Tuesday, November 28, 2006

Raising the Minimum Wage

Dana Pico has this excellent post on raising the minimum wage over at Common Sense Political Thought.

Raising the minimum wage is high on the list of Democrat objectives once they take over Congress in January. Their proposal, which would raise the minimum wage to $7.25, is relatively modest and, according to Dana, won't even raise those workers above the poverty level.

According to the Census Bureau’s Poverty Threshold calculations for 2005, a family consisting of one adult and two children under 18 is in poverty with an income below $15,735; a family of four, with two adults and two children, is in poverty below $19,806. The most common proposal for the new minimum wage is $7.25 an hour, or $15,080 per year (based on 52 weeks at 40 hours per week, or 2080 hours). The most common proposal still leaves the workers our Democratic friends wish to help below the poverty line.

I've argued before over at Liberal Avenger that very few jobs even pay minimum wage anymore. In fact, in my locale, those burger-flipper jobs are already paying $7 to $8 an hour. Will those employees now get a pay boost to, say $9.50? I doubt it, and that's a problem.
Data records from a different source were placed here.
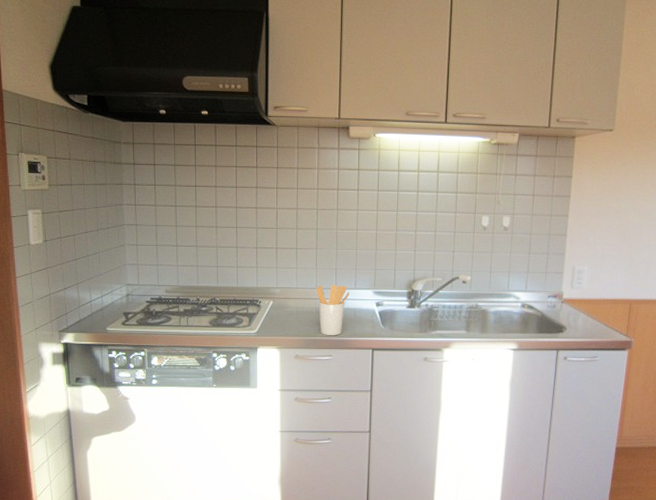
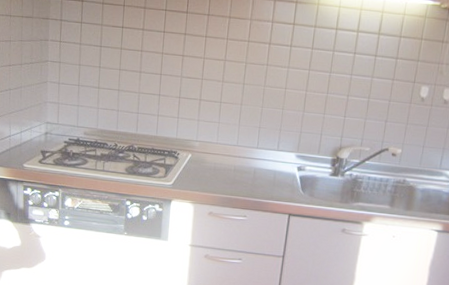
utensil holder: present [316,285,349,336] -> none [236,143,271,197]

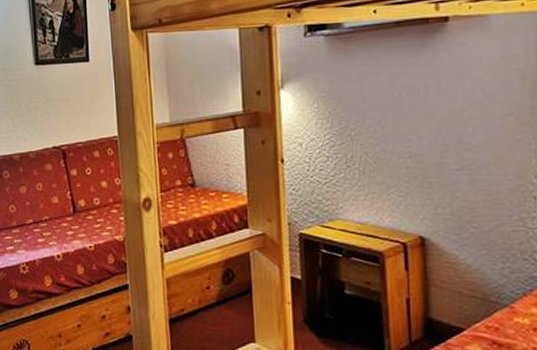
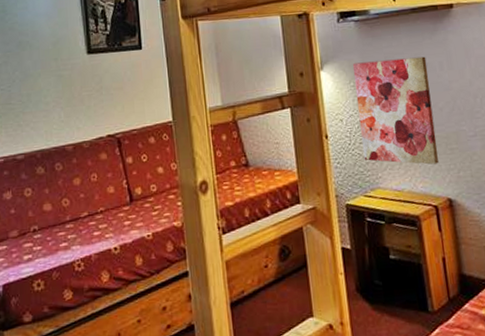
wall art: none [318,77,413,198] -> present [352,56,439,165]

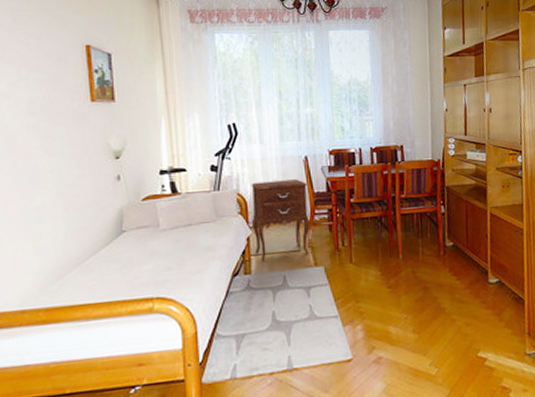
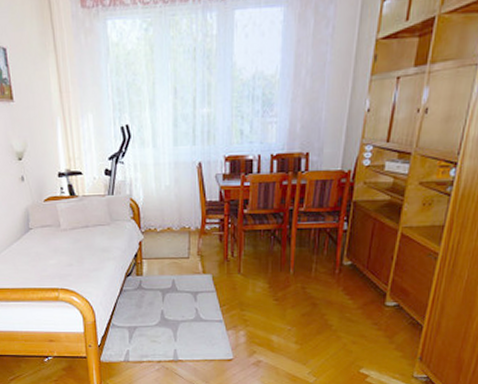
nightstand: present [251,179,310,263] -> none [143,186,200,266]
But Dana goes on to explain that if Democrats were really interested in a living wage, they would be proposing a minimum wage of $12 an hour or so.
I think that would be a great thing. If the Democrats are right, and that gives people a real raise (meaning: one not completely consumed by inflation and higher taxes), the American people will be better off. And if people who really understand economics (those would be people who aren’t Democrats) are right, and such a raise simply triggers inflation, to the point that the new minimum wage is right about where the current economic minimum is in real terms, well, I will benefit (because my mortgage payment will decline as a percentage of my income) and the government will benefit (because the national debt, which is held in the form of dollar-denominated treasury bills, will cost less to pay off) and the Chinese and Japanese will suffer (because they are holding all of those dollar denominated treasury bills!) There wil be some American losers, too, of course: people on fixed incomes, people whose retirement savings decrease in real terms, and the people who lose their jobs. But what the heck, the Democrats won’t believe that they’ll exist!

Don't hold your breath waiting for that sort of a wage increase to be put into effect. The Democrats' proposal is a feel-good measure which will (hopefully) have little, if any effect on real wages.